Sure some are called to a very visible doing purpose ... Abraham, Moses, David, Isaiah and others. But they were only really called the let their internal being be available to a greater purpose. They were called to be a leader, be a soldier, be a king, be a prophet. They didn't "do" leadership, or "do" kingship. And so our call is to live in the simplicity of "Be", according to God's first word to us: "Be ..."

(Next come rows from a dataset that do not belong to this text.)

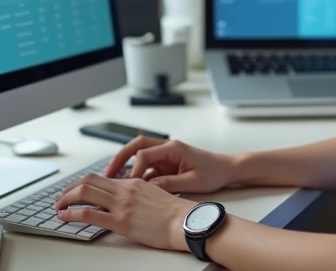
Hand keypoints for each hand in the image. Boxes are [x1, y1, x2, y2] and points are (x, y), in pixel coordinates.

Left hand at [55, 174, 194, 250]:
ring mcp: (121, 205)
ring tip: (58, 207)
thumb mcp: (155, 195)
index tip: (75, 190)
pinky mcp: (120, 221)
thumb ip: (138, 194)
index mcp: (132, 183)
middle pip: (88, 181)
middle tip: (61, 198)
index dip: (82, 183)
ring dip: (66, 199)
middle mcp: (124, 190)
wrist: (185, 222)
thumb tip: (127, 200)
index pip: (100, 178)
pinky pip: (89, 214)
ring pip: (84, 193)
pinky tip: (65, 217)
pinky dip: (72, 214)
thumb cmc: (175, 214)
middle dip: (69, 189)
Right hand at [105, 136, 235, 193]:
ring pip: (139, 156)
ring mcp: (166, 155)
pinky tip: (131, 188)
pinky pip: (147, 167)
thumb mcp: (194, 181)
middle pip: (136, 147)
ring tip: (113, 181)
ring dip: (126, 166)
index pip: (145, 154)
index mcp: (173, 148)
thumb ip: (172, 184)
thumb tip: (150, 187)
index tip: (129, 185)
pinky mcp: (167, 164)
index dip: (134, 169)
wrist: (227, 169)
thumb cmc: (214, 172)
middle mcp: (167, 148)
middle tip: (107, 174)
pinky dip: (138, 175)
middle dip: (120, 158)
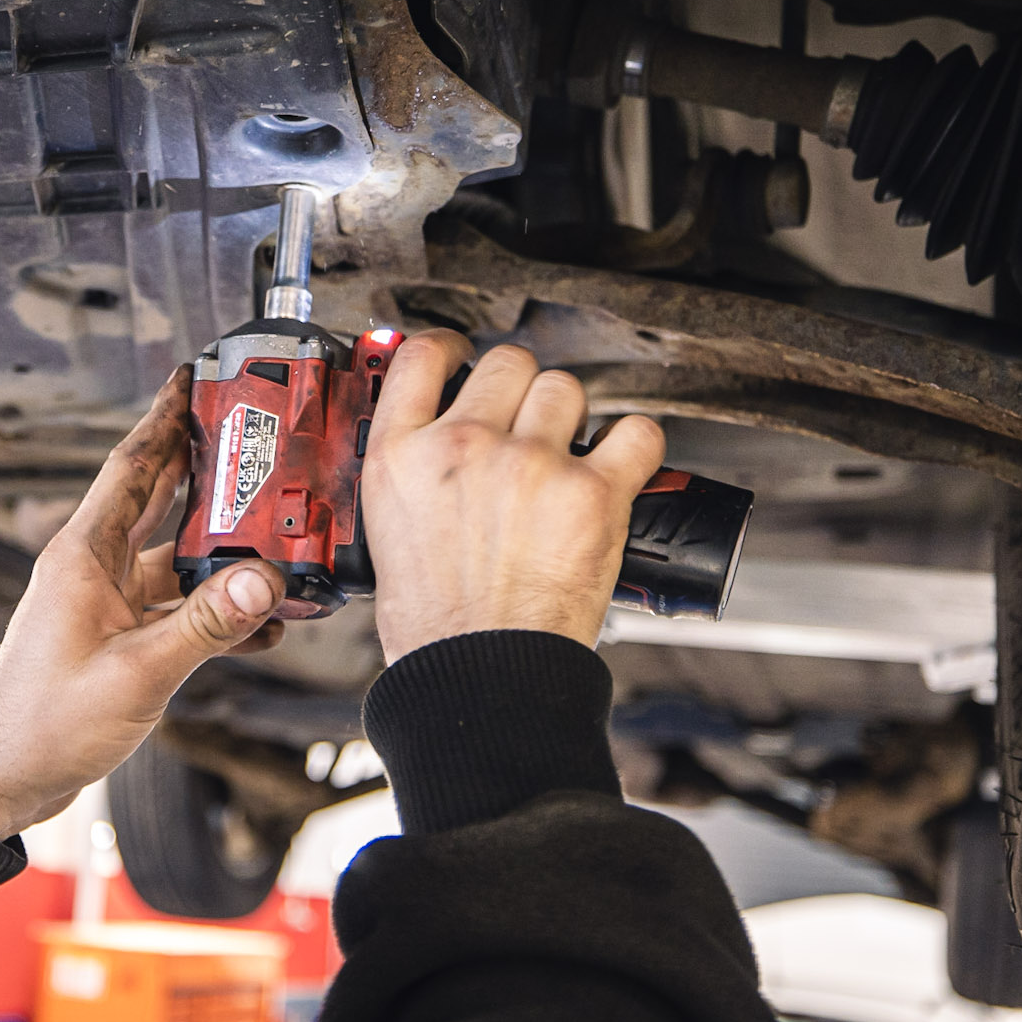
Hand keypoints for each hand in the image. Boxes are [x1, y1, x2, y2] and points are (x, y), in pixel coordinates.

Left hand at [0, 369, 287, 838]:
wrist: (9, 775)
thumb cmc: (47, 721)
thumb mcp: (138, 671)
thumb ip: (205, 625)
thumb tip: (262, 581)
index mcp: (84, 555)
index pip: (132, 465)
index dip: (164, 417)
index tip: (192, 378)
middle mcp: (94, 568)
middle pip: (158, 498)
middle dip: (203, 463)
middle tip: (247, 430)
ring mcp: (106, 601)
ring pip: (175, 556)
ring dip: (222, 549)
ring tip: (277, 533)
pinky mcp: (119, 636)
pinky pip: (177, 607)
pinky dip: (216, 608)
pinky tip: (259, 622)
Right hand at [362, 332, 665, 664]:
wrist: (479, 674)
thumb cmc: (434, 626)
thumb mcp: (385, 531)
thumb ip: (410, 472)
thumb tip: (434, 443)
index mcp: (402, 455)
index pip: (422, 355)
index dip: (451, 347)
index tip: (463, 356)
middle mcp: (465, 446)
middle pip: (509, 363)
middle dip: (521, 389)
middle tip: (525, 425)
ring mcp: (531, 464)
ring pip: (567, 389)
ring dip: (571, 417)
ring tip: (566, 456)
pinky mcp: (592, 493)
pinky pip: (636, 432)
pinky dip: (636, 446)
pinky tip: (621, 464)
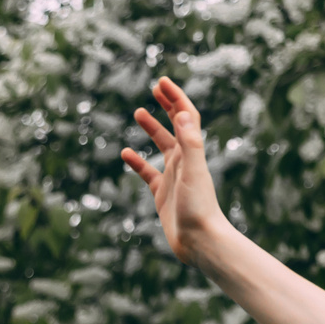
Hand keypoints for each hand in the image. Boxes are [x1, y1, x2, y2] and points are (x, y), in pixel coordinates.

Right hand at [121, 77, 226, 263]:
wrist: (200, 242)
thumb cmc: (199, 208)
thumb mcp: (193, 172)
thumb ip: (190, 142)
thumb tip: (183, 112)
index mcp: (193, 152)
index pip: (187, 116)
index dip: (176, 97)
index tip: (162, 81)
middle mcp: (185, 161)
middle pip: (177, 126)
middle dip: (168, 105)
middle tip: (155, 88)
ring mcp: (174, 177)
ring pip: (162, 146)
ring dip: (152, 128)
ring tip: (139, 113)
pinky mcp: (163, 193)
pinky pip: (148, 173)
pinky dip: (137, 162)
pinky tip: (125, 154)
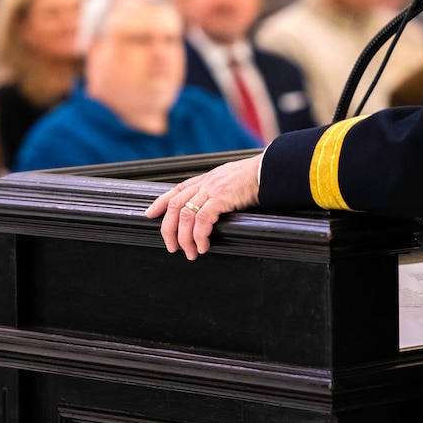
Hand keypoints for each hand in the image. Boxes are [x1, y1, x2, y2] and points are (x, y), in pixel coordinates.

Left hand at [144, 155, 262, 259]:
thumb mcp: (232, 181)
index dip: (160, 202)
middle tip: (171, 247)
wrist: (272, 170)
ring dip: (184, 238)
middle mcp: (205, 183)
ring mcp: (212, 189)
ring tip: (190, 252)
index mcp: (206, 179)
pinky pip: (202, 220)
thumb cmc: (257, 178)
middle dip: (168, 229)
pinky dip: (199, 236)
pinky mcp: (221, 197)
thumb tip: (216, 209)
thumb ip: (219, 192)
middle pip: (175, 205)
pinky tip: (203, 246)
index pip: (177, 190)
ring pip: (185, 216)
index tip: (150, 214)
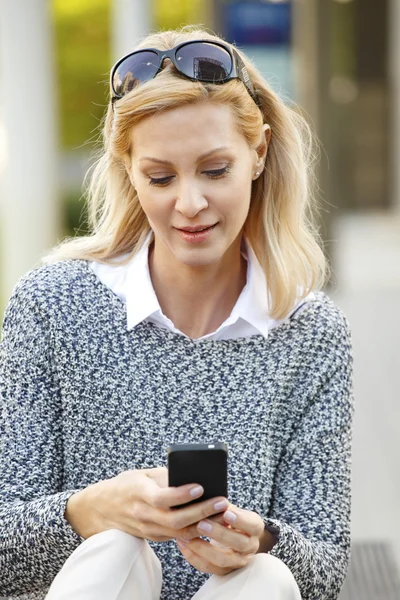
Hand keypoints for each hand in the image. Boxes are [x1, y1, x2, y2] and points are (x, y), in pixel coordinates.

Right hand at [64, 467, 229, 542]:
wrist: (99, 509)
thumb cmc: (124, 486)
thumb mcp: (141, 474)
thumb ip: (164, 476)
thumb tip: (191, 475)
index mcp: (139, 494)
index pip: (162, 498)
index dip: (182, 494)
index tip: (200, 486)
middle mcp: (143, 515)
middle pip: (175, 520)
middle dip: (201, 511)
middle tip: (221, 501)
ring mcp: (148, 529)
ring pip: (179, 532)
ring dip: (203, 524)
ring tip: (222, 512)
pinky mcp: (152, 537)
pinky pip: (176, 537)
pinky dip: (194, 530)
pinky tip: (211, 521)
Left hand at [176, 505, 264, 575]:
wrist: (233, 535)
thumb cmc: (229, 516)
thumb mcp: (232, 509)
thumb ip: (222, 506)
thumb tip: (206, 497)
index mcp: (255, 528)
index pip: (252, 525)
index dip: (240, 520)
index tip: (226, 512)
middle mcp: (250, 546)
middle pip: (238, 543)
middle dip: (219, 534)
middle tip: (201, 523)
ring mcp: (237, 561)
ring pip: (222, 560)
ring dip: (203, 548)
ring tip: (186, 536)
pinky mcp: (224, 571)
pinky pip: (208, 567)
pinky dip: (193, 557)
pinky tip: (183, 544)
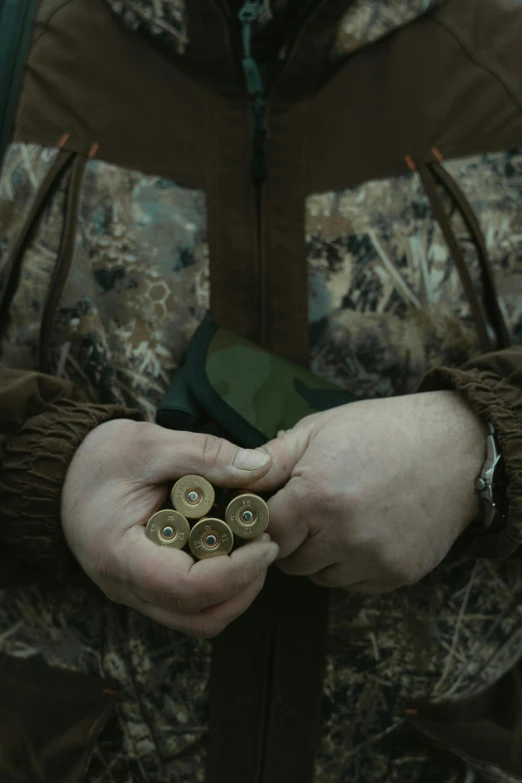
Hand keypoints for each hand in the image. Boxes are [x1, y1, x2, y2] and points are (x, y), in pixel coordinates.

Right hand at [61, 420, 277, 635]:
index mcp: (119, 554)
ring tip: (254, 549)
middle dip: (244, 587)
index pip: (186, 588)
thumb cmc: (101, 456)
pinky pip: (189, 606)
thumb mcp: (151, 443)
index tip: (266, 542)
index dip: (236, 572)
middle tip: (267, 544)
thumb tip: (261, 468)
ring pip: (197, 620)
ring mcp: (135, 593)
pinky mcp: (147, 588)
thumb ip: (205, 454)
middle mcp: (124, 587)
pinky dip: (220, 588)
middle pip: (198, 618)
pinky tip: (233, 550)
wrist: (66, 471)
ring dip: (235, 593)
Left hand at [251, 391, 485, 593]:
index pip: (264, 532)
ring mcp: (373, 560)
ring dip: (320, 555)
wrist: (455, 448)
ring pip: (320, 576)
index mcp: (317, 497)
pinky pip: (353, 583)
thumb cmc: (382, 431)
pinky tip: (367, 530)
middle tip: (311, 508)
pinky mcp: (397, 575)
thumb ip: (271, 459)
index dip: (263, 520)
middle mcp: (344, 537)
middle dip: (292, 538)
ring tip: (343, 516)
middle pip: (289, 561)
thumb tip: (233, 479)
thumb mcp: (319, 430)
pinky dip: (351, 564)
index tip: (271, 509)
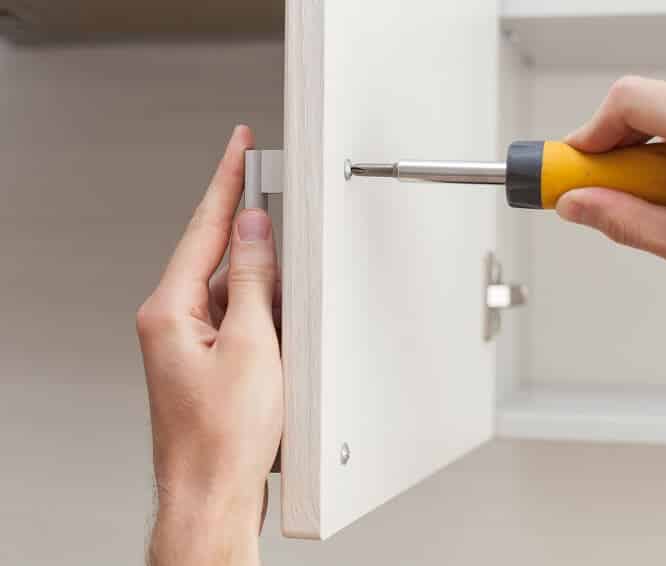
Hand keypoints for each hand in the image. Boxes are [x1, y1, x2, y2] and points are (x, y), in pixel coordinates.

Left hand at [136, 126, 281, 565]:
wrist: (214, 494)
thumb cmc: (224, 437)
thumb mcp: (250, 346)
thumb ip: (252, 281)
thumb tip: (253, 231)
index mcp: (170, 311)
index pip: (203, 227)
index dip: (225, 181)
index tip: (238, 146)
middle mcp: (171, 322)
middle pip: (215, 255)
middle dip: (250, 234)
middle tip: (277, 207)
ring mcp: (188, 344)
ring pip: (231, 290)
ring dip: (262, 285)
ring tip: (285, 305)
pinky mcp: (208, 362)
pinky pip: (237, 320)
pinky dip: (262, 315)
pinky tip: (281, 330)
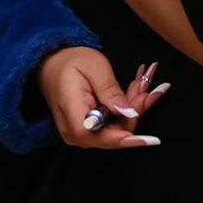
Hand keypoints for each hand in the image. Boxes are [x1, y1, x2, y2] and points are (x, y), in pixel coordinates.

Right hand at [39, 46, 167, 148]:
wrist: (52, 65)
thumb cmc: (69, 63)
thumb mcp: (93, 66)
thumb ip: (110, 90)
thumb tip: (127, 111)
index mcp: (72, 113)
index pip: (100, 136)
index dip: (126, 139)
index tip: (150, 140)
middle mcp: (76, 131)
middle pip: (115, 133)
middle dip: (136, 110)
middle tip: (149, 86)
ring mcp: (82, 133)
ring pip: (118, 129)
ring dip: (133, 107)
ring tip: (141, 81)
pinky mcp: (89, 131)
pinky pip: (114, 125)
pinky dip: (126, 109)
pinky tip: (133, 90)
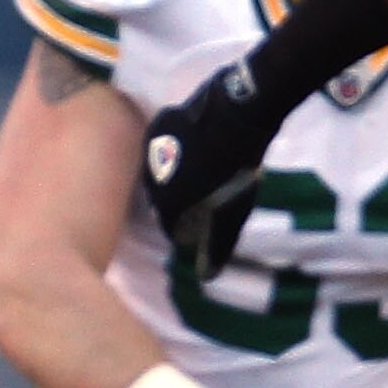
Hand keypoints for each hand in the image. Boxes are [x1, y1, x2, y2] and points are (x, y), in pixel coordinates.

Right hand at [140, 67, 273, 270]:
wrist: (237, 113)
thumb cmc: (237, 166)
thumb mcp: (234, 209)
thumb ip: (219, 242)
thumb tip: (210, 274)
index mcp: (166, 202)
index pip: (170, 227)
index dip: (186, 230)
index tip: (200, 227)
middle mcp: (150, 179)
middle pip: (161, 200)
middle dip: (178, 203)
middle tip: (201, 199)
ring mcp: (151, 150)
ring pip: (158, 173)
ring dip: (173, 177)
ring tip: (196, 173)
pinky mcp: (158, 126)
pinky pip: (161, 147)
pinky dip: (172, 152)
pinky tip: (191, 148)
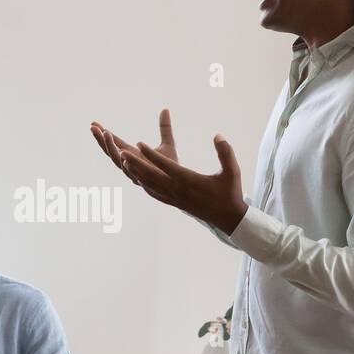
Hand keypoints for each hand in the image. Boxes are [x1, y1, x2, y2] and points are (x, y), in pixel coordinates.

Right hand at [90, 108, 178, 184]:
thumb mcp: (168, 143)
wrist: (178, 185)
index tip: (94, 124)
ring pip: (118, 160)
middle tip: (93, 127)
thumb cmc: (170, 167)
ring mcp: (134, 171)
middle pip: (110, 151)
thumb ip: (164, 127)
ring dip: (111, 147)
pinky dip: (126, 164)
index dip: (104, 134)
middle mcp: (130, 163)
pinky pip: (132, 172)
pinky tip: (122, 154)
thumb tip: (165, 109)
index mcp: (132, 154)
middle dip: (101, 139)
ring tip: (106, 133)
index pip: (114, 143)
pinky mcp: (142, 179)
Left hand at [120, 129, 248, 235]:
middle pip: (151, 175)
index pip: (165, 165)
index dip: (151, 154)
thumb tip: (218, 135)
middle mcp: (178, 190)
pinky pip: (155, 194)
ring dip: (136, 173)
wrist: (228, 217)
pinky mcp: (175, 203)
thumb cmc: (230, 192)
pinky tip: (138, 180)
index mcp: (189, 180)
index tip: (139, 143)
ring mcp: (174, 198)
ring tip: (124, 163)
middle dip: (136, 163)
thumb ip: (225, 152)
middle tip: (121, 152)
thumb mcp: (232, 171)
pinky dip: (144, 185)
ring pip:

Each of us does "Be" differently, because each of us is made uniquely. Some be a scientist, some be a farmer, some be an engineer, some be a minister. My own father wanted to "do missionary", but he learned to "be a doctor" and changed the course of lives and organizations. Each has a call on their life to be what they were made to be in the grace of God's restoration. By being we are able to be a light to the moths, be a salve to a wound, be compassion to the hurt, be a creator of new things, be a discoverer of knowledge, be a lover to the lonely, be a help to the helpless, be a leader to the lost, be a singer to the silent, be a scientist to society, be an explorer of the unknown, be expressive of what we are ... no more, no less, only ever on a journey of recalibration.
It's a journey to be.
The challenge is to know what I am meant to be. For that, first stop. Then I consider my desires, consider my capabilities, consider what I am when I stop doing. God has no urgency for me to do, only a desire for me to be what he made me. So I let myself be and become, and before I know it, my being will have accomplished more doings than I can imagine.
It's not an easy journey. It's hard to know what it means to be in God, and to be means giving external expression to what God has rooted on the inside. It takes a life of continued recalibration, but each course correction brings a joy and wholeness we've never known before.